More generally, it seems like we can build systems that succeed in accomplishing long run goals without having the core components which are doing this actually ‘want’ to accomplish any long run goal.
It seems like this is common for corporations and we see similar dynamics for language model agents.
(Again, efficiency concerns are reasonable.)
I do not expect you to be able to give an example of a corporation that is a central example of this without finding that there is in fact a “want” implemented in the members of the corporation wanting to satisfy their bosses, who in turn want to satisfy theirs, etc.
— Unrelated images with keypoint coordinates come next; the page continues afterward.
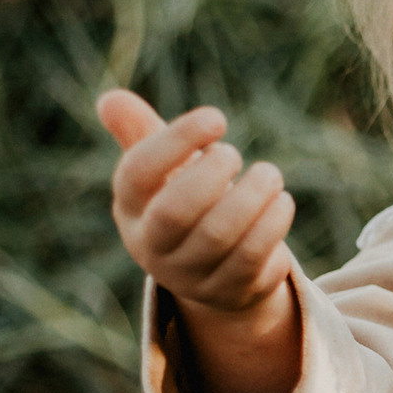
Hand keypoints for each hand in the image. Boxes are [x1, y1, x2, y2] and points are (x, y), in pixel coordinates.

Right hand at [97, 89, 294, 316]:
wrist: (213, 272)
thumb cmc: (185, 201)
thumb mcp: (162, 171)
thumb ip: (139, 134)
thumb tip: (110, 99)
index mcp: (130, 208)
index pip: (137, 173)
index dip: (176, 140)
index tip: (217, 118)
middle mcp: (152, 247)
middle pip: (175, 211)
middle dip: (213, 174)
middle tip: (235, 154)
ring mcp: (190, 275)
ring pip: (220, 236)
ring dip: (252, 197)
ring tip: (269, 174)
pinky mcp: (229, 292)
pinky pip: (253, 259)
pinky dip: (273, 225)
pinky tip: (281, 202)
Corporations are generally supervisor trees where bosses set up strong incentives, and it seems to me that this produces a significant amount of aligned wanting in the employees, though of course there’s also backpressure.
I agree that there is want, but it’s very unclear if this needs to be long run ‘want’.
(And for danger, it seems the horizon of want matters a lot.)
What I’d expect (which may or may not be similar to Nate!’s approach) is that the reasoner has prepared one plan (or a few plans). Despite being vastly intelligent, it doesn’t have the resources to scan all the world’s outcomes and compare their goodness. It can give you the results of acting on the primary (and maybe several secondary) goal(s) and perhaps the immediate results of doing nothing or other immediate stuff.
It seems to me that Nate! (as quoted above about chess) is making the very cogent (imo) point that even a highly, superhumanly competent entity acting on the real, vastly complicated world isn’t going to be an exact oracle, isn’t going to have access to exact probabilities of things or probabilities of probabilities of outcomes and so-forth. It will know the probabilities of some things certainly but many other results will it can only pursue a strategy deemed good based on much more indirect processes. And this is because an exact calculation of the outcome process of the world in questions tends “blows up” far beyond any computing power physically available in the foreseeable future.